Cash in on credits this tax season

Pay less to the IRS this year thanks to new tax credits and deductions.

We talked with local tax professionals and Internal Revenue Service officials on ways to get more return when you file your taxes. Follow the tips below to cash in on your credits.

What you need

As of today, Jan. 31, you should have received the necessary reports to file your taxes. This includes employment W-2s, 1099s, bank and loan interest statements, dividends and unemployment insurance. If you are claiming some of the credits below, make sure you have the appropriate receipts and product information.

Should you itemize?

According to a 2003 government study, 2.2 million Americans paid too much in taxes because they took the standard deduction instead of itemizing expenses. The IRS suggests you consider itemizing if:

• Your total deductions are more than the standard deduction amount

• You had large uninsured medical and dental expenses

• You paid interest and taxes on your home or on a home equity loan

• You had large unreimbursed employee business expenses

• You had large uninsured casualty or theft losses

• You made large contributions to qualified charities

The standard deductions

This is the fixed amount the IRS allows you to reduce your taxable income.

• If you are married filing jointly, deduct $11,400. If you also own a home, you can take the standard property tax deduction of $1,000.

• If you are single or married filing separately, deduct $5,700 plus the property tax deduction of $500 if you own a home.

• If you are the head of the household, deduct $8,350 plus another $500 if you own a home.

Stimulus credits

Taxpayers are encouraged to take advantage of federal stimulus package tax credits:

• New car purchase: If you bought a new vehicle between Feb. 17 and Dec. 31, 2009, you can deduct the state and local sales tax plus any excise taxes paid if the vehicle was priced $49,500 or less. Elaine Hollon, owner of E-Tax in Middletown, said check your sales receipt. Even if you took advantage of Cash for Clunkers, you can still claim this credit without itemizing.

• First-time homebuyers: Residents purchasing their first home can claim 10 percent of the home’s sale price up to $8,000. This means homes with a purchase price of less than $80,000 would not receive the full credit, Hollon said.

According to the IRS, to qualify as a first-time homebuyer, you must not have owned a primary residence within the last three years.

Legislation changes in November 2009 now require first-time home purchasers to file a paper return. Electronic returns will not receive the credit. Attach form 5405 to the return and the settlement statement showing all parties’ names, signatures, purchase price and date of purchase. New home construction buyers must attach the certificate of occupancy, the IRS said.

• Existing home owners: Residents who have owned a home for at least five consecutive years in the last eight years and are buying a new home can qualify for a $6,500 tax credit. To claim the credit, IRS officials suggest attaching documents proving past home ownership including mortgage interest statements, property tax or homeowners’ insurance records.

• Energy-efficiency improvements: Receive 30 percent of the cost up to $1,500 for energy-efficient upgrades, including new windows and doors, insulation, water heaters, heating and AC units or roofs. For more information, visit energystar.gov/taxcredits.

Other deductions

There are many other deductions available to reduce your taxable income.

• Earned Income Tax Credit: The EITC offers assistance to taxpayers whose incomes are below $48,279 for families with three or more qualifying children. For guidelines, visit irs.gov/eitc.

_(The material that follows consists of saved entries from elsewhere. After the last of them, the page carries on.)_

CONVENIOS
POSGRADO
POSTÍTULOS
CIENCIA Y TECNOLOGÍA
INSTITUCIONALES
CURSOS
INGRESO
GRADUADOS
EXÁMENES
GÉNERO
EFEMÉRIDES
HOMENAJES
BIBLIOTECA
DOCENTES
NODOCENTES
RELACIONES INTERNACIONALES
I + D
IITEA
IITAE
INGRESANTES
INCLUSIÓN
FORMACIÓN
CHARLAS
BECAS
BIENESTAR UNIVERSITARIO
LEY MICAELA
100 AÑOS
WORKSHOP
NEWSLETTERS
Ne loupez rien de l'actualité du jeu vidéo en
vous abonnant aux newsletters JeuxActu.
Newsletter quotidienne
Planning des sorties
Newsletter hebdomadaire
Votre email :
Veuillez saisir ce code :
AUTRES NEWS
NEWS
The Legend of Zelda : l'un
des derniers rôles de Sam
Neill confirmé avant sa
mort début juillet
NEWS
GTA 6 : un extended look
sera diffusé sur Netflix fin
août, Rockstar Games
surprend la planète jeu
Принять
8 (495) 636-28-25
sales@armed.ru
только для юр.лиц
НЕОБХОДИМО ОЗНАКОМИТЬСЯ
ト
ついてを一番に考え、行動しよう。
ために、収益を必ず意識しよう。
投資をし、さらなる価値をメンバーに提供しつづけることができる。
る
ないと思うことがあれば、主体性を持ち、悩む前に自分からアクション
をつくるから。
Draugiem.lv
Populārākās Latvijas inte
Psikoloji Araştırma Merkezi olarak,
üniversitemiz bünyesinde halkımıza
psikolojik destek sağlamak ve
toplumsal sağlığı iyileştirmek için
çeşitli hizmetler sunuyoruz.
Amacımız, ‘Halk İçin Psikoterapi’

• Moving expenses: The IRS allows you to deduct any expenses incurred if you moved more than 50 miles. Claim up to 24 cents per mile driven for moving purposes.

• Individual retirement account payments: If you placed money into a traditional IRA, deduct that amount from your taxable income.

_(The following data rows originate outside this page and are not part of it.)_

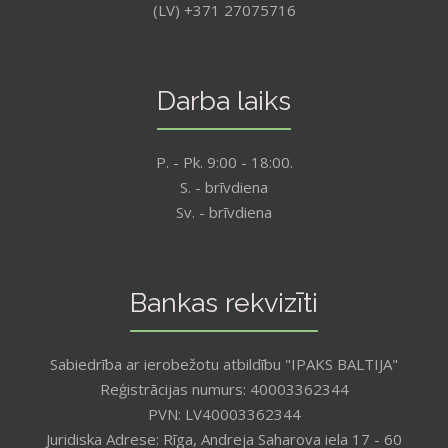
(LV) +371 27075716
Darba laiks
P. - Pk. 9:00 - 18:00.
S. - brīvdiena
Sv. - brīvdiena
Bankas rekvizīti
Sabiedrība ar ierobežotu atbildību "IPAKS BALTIJA"
Reģistrācijas numurs: 40003362344
PVN: LV40003362344
Juridiska Adrese: Rīga, Andreja Saharova iela 17 - 60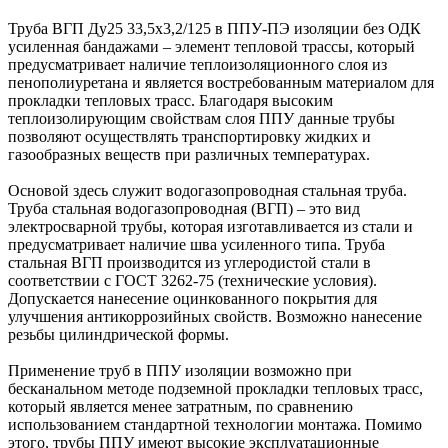
Труба ВГП Ду25 33,5х3,2/125 в ППУ-ПЭ изоляции без ОДК
усиленная бандажами – элемент тепловой трассы, который
предусматривает наличие теплоизоляционного слоя из
пенополиуретана и является востребованным материалом для
прокладки тепловых трасс. Благодаря высоким
теплоизолирующим свойствам слоя ППУ данные трубы
позволяют осуществлять транспортировку жидких и
газообразных веществ при различных температурах.
Основой здесь служит водогазопроводная стальная труба.
Труба стальная водогазопроводная (ВГП) – это вид
электросварной трубы, которая изготавливается из стали и
предусматривает наличие шва усиленного типа. Труба
стальная ВГП производится из углеродистой стали в
соответствии с ГОСТ 3262-75 (технические условия).
Допускается нанесение оцинкованного покрытия для
улучшения антикоррозийных свойств. Возможно нанесение
резьбы цилиндрической формы.
Применение труб в ППУ изоляции возможно при
бесканальном методе подземной прокладки тепловых трасс,
который является менее затратным, по сравнению
использованием стандартной технологии монтажа. Помимо
этого, трубы ППУ имеют высокие эксплуатационные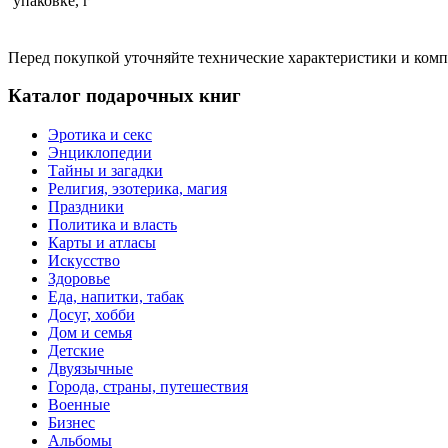
упаковке, г
Перед покупкой уточняйте технические характеристики и ком
Каталог подарочных книг
Эротика и секс
Энциклопедии
Тайны и загадки
Религия, эзотерика, магия
Праздники
Политика и власть
Карты и атласы
Искусство
Здоровье
Еда, напитки, табак
Досуг, хобби
Дом и семья
Детские
Двуязычные
Города, страны, путешествия
Военные
Бизнес
Альбомы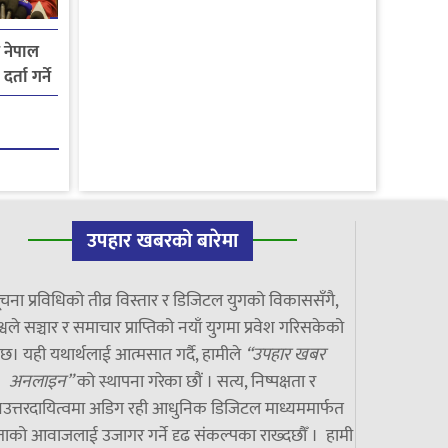
य नेपाल
्ता गर्ने
उपहार खबरको बारेमा
चना प्रविधिको तीव्र विस्तार र डिजिटल युगको विकाससँगै,
्वले सञ्चार र समाचार प्राप्तिको नयाँ युगमा प्रवेश गरिसकेको
छ। यही यथार्थलाई आत्मसात गर्दै, हामीले
“उपहार खबर
अनलाइन”
को स्थापना गरेका छौं । सत्य, निष्पक्षता र
उत्तरदायित्वमा अडिग रही आधुनिक डिजिटल माध्यममार्फत
ाको आवाजलाई उजागर गर्ने दृढ संकल्पका राख्दछौँ । हामी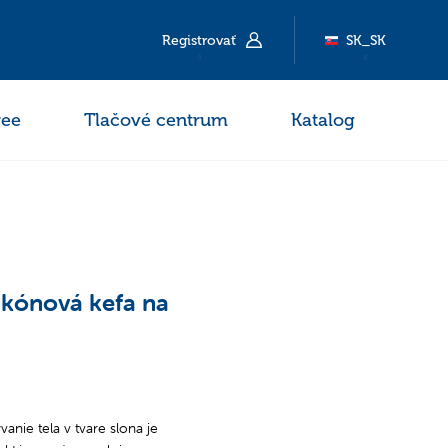
Registrovať
SK_SK
ee
Tlačové centrum
Katalog
ikónová kefa na
anie tela v tvare slona je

• Student loan interest: Deduct the interest you paid on student school loans up to $2,500.

• Tuition: If you are a student or are supporting a college student, you can claim a $2,500 credit per student per year for four years through the American Opportunity credit. Or you can claim $2,000 per student per year for two years through the Lifetime Learning credit. Claim just one of these credits each year.

• Classroom expenses: Teachers can claim up to $250 for classroom expenses.

• Health Savings Account: If you have a savings account set up for health expenses, individuals can deduct up to $3,000 and families can deduct up to $5,950.

• Child credit: Claim a $1,000 credit per child 17 years old or younger.

• Dependent care credit: Claim a credit up to 35 percent of child care or dependent care costs. Limits are set at $3,000 for one child or dependent and $6,000 for two or more.

• Business expenses: You can deduct any business-related expenses not covered by your employer. This can include claiming 55 cents per mile for business travel and the portion spent on supplies, education and phone or utility bill costs associated with your job.

• Jobless benefits: Unemployment benefits up to $2,400 received in 2009 are tax-free.